Pertama, tujuannya untuk orangtua. Aku mikir-nya kalau aku juara pasti orangtua bangga. Selain itu, juga institusi aku kuliah sekarang juga sangat berharap untuk aku bisa ikut kompetisi ini. Soalnya, aku juga pernah menang MTQ di tingkat nasional 2020.
Adanya harapan dari orang-orang agar aku bisa menang di kompetisi memang sedikit membebani, amanah yang aku pegang besar. Ditambah lagi sehari sebelum membuat video untuk babak penyisihan aku juga demam. Jadi, bebannya mulai kondisi fisik yang kurang fit dan di saat itu juga aku sedang KKN (kuliah kerja lapangan) dan PKL (pelatihan kerja lapangan), jadi lumayan melelahkan juga.

Tapi kamu berhasil mengatasi perasaan itu?
Yang aku ingat ketika aku takut dan merasa khawatir ialah bismillah ya Allah, Engkau ada bersamaku. Ini mungkin terlalu gimana ya saat disebutkan, tapi memang ini yang aku pegang karena ini satu-satunya harapan dan enggak ada lagi tempat lain kita mengadu. Pas lagi takut aku juga baca doa robbis rohlii shodrii.
 

Kenapa kamu tertarik mempelajari irama atau naghom (memperindah bacaan Alquran) tilawah?
Aku suka banget sama tilawah. Dulu, orangtua aku suka mendengarkan orang-orang ngaji. Ada stasiun TV yang sering menampilkan orang-orang ngaji dan orangtua aku sering memutar itu.
Amak aku cerita, ketika aku masih bayi, aku posisinya lagi tengkurap dan membelakangi TV, saat berkumandang azan di TV, itu aku langsung spontan menoleh ke TV dan tenang mendengarkan azan. Kata amak aku, dari kecil sudah terlihat jika aku sudah tampak tertarik.
Aku senang dan terketuk hati saat mendengarkan irama ngaji. Apalagi iramanya yang sedih, itu aku bisa sampai menangis mendengarnya. Sejak kelas 3 SD, aku sudah mulai mempelajari irama, tapi naik kelas 4, aku mulai intens dan rutin mempelajari irama.

Pada proses belajar irama, kamu juga mendapat dukungan besar dari orangtua, bagaimana bentuk dukungan orangtua di kala itu?

Daftar Tugas:
1 > Menurut teks bacaan, mengapa institusi tempat narasumber kuliah sangat berharap narasumber ikut kompetisi ini? Jawablah dalam satu sampai tiga kalimat.
2 > Tuliskan kelanjutan teks bacaan tentang belajar tilawah ini, dimulai setelah pertanyaan terakhir mengenai bentuk dukungan orangtua.

Data yang Diberikan:
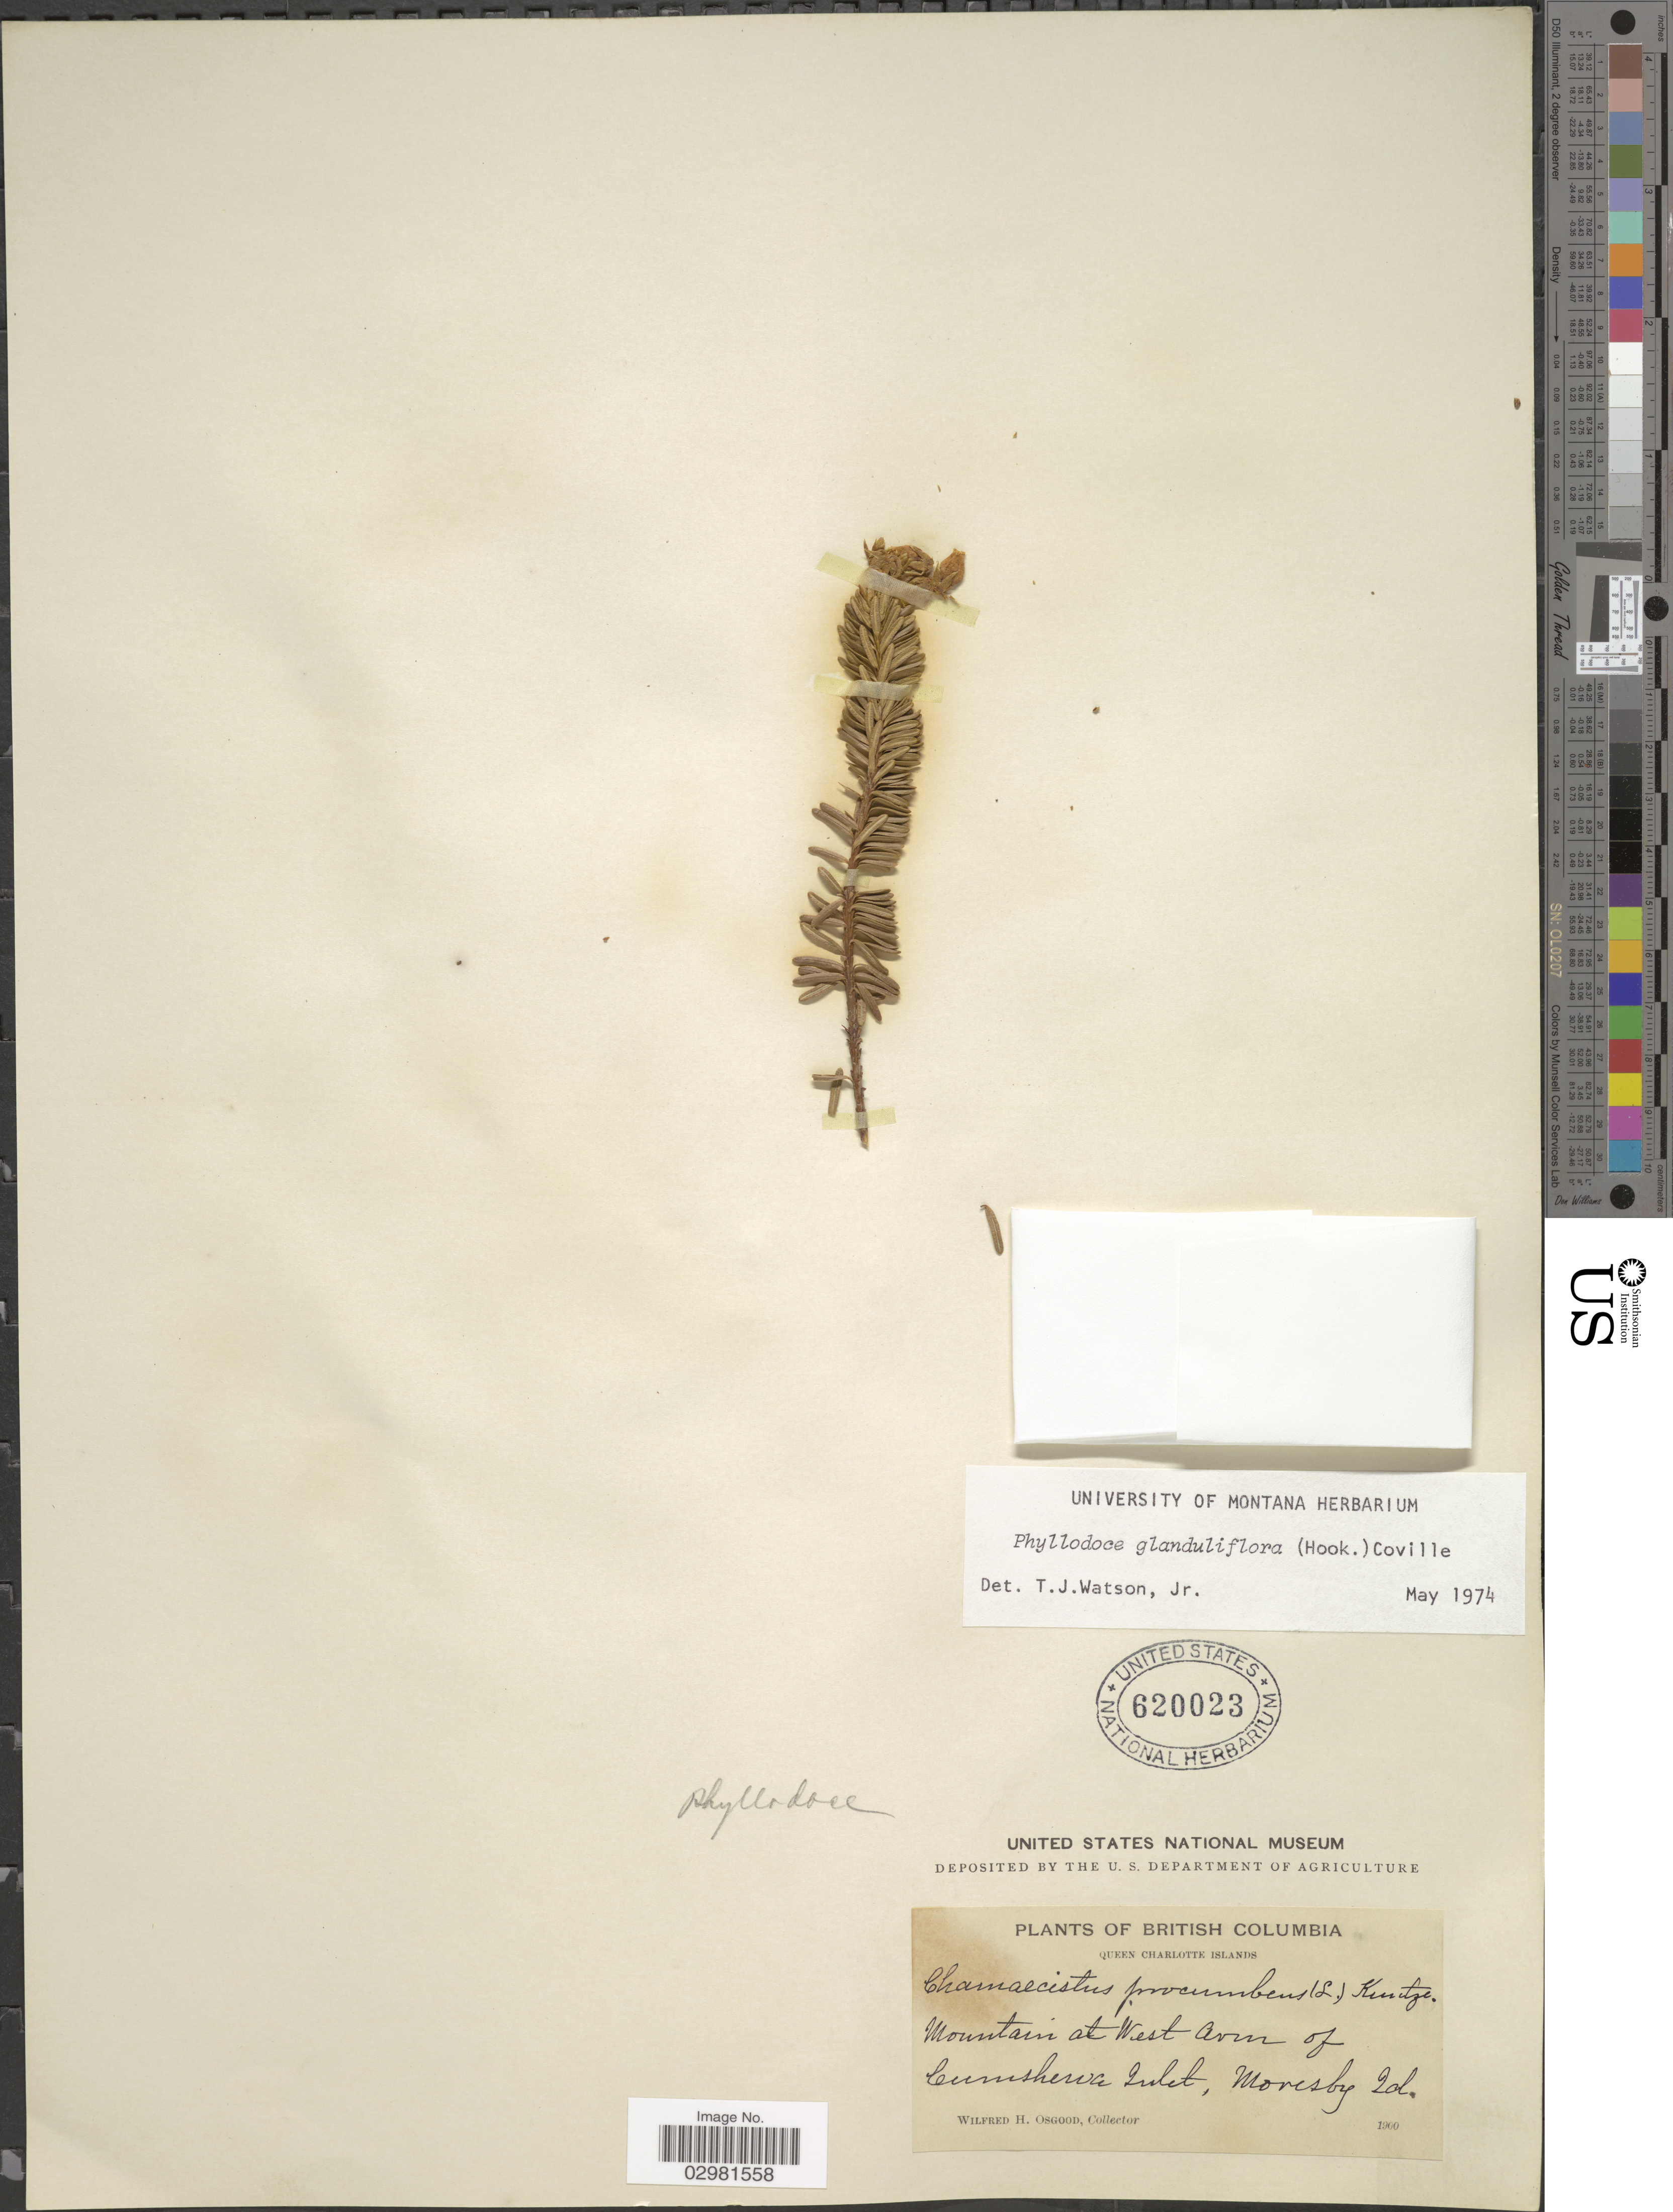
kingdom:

* * *

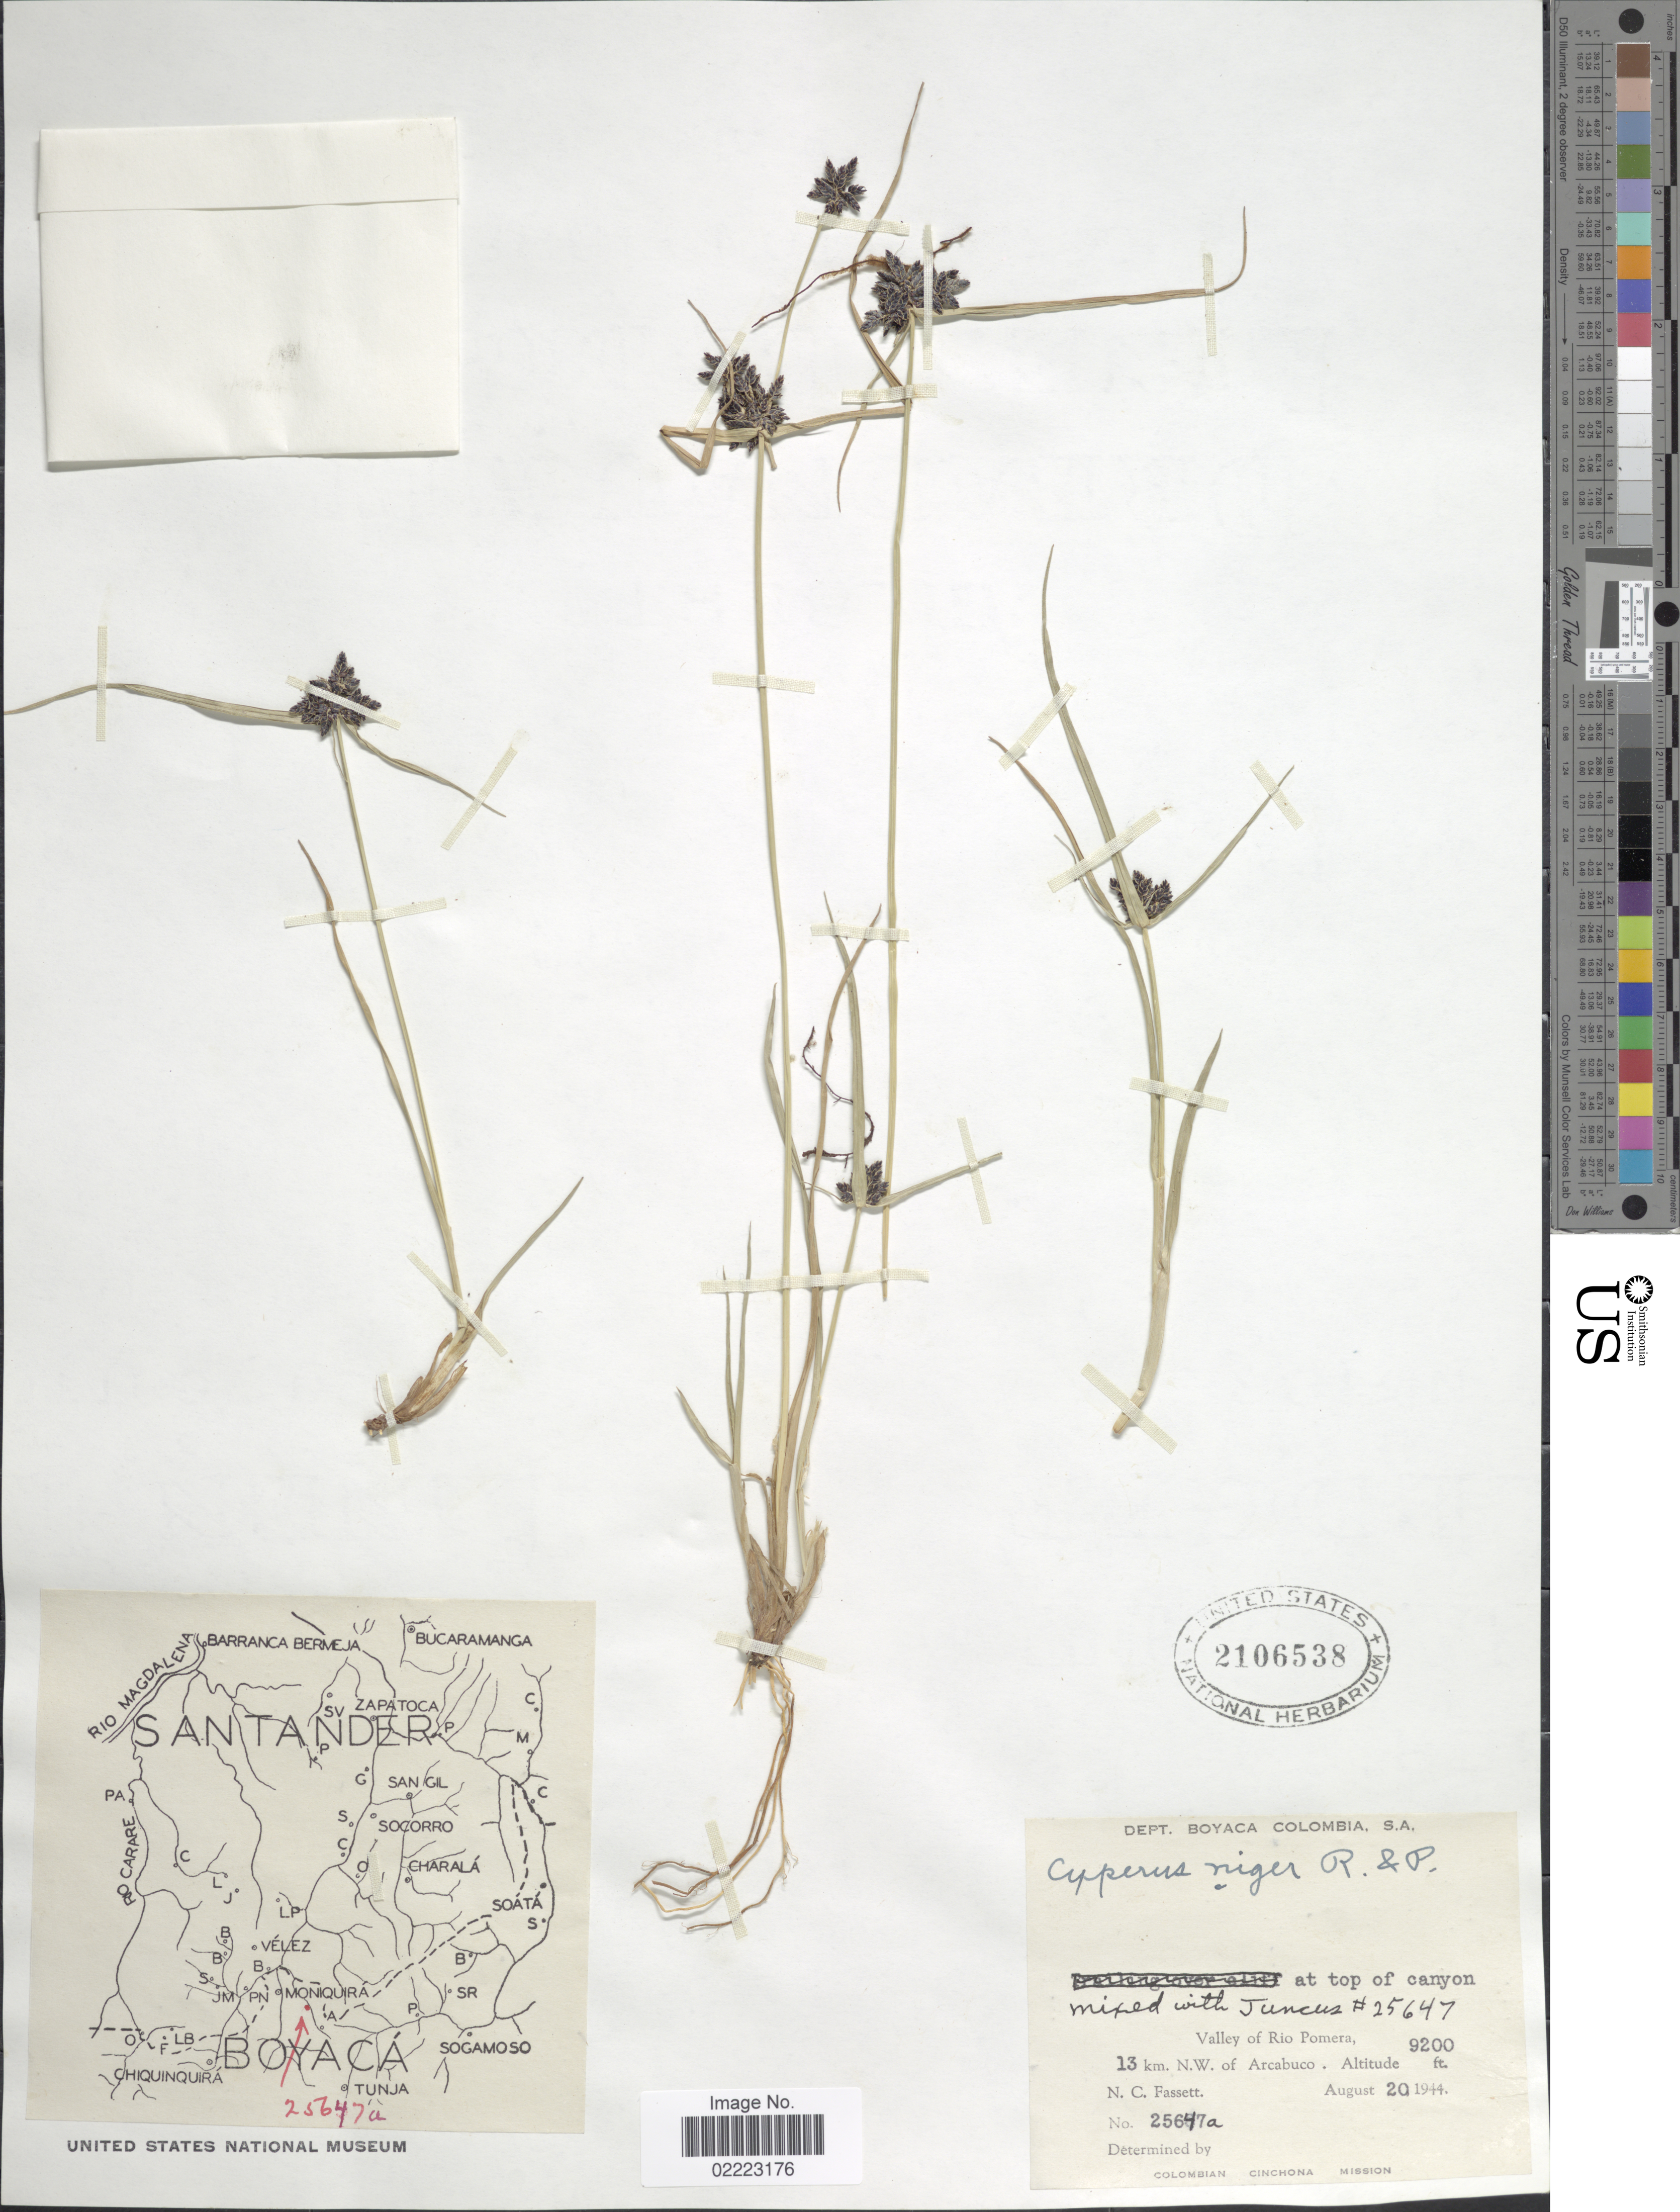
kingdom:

Kunci Jawaban:
1 > Institusi tersebut sangat berharap karena narasumber pernah menang MTQ di tingkat nasional pada 2020.

2 >
Menurut aku memang betul jika pendidikan yang utama itu pendidikan dari keluarga. Kalau semakin sering orangtua memperdengarkan dan memperlihatkan (Alquran), mungkin anak akan tertarik.
Dari segi perjuangan orangtua, tampak banget saat aku setiap minggu belajar privat di Rambatan yang lokasinya lumayan jauh dari rumah, sekitar satu jam lebih menuju ke sana, aku diantarkan pulang balik sama ayah. Belajar ngaji privat setiap minggu ini juga cukup lama berlangsung semenjak aku di MTs sampai aku SMA. Kalau ibu pasti selalu mendoakan aku.
Semenjak aku ngaji tilawah, lebih sering aku yang didengarkan ngaji-nya untuk memandu aku latihan juga. Misalnya aku salah, pasti orangtua atau saudara aku mengomentari. Ini salah satu yang juga membuat aku senang karena aku merasa diperhatikan.
 


Apa makna irama dalam melantunkan ayat-ayat suci yang telah kamu pelajari?
Soal irama, ada juga yang dinamakan riwayat irama, ini terkait pada irama yang benar-benar merujuk dari Arab, ada irama yang dibuat sendiri dan ada irama yang dari Indonesia, tetapi tetap harus merujuk pada irama dari Arab.

Misalnya irama yang dipakai jika arti ayatnya marah, kalau bisa iramanya garang dan agak keras. Ini yang aku pelajari tentang berdakwah lewat suara.
Selain berbicara secara verbal, dengan berirama pun dalam melantunkan ayat-ayat Alquran juga dapat menyentuh hati seseorang yang mendengarkannya sehingga makna ayat tersebut dapat dipahami.
Tujuan aku sekarang mendalami ilmu Alquran, aku ingin sekali bisa berdakwah lewat suara. Sama halnya ketika masuknya Umar bin Khattab ke Islam saat dia mendengarkan lantunan ayat suci Alquran surah At Thaha. Nah, dari sini aku ingin sekali orang-orang yang mendengarkan irama bacaan Alquran yang aku lantunkan bisa mengetuk hati orang.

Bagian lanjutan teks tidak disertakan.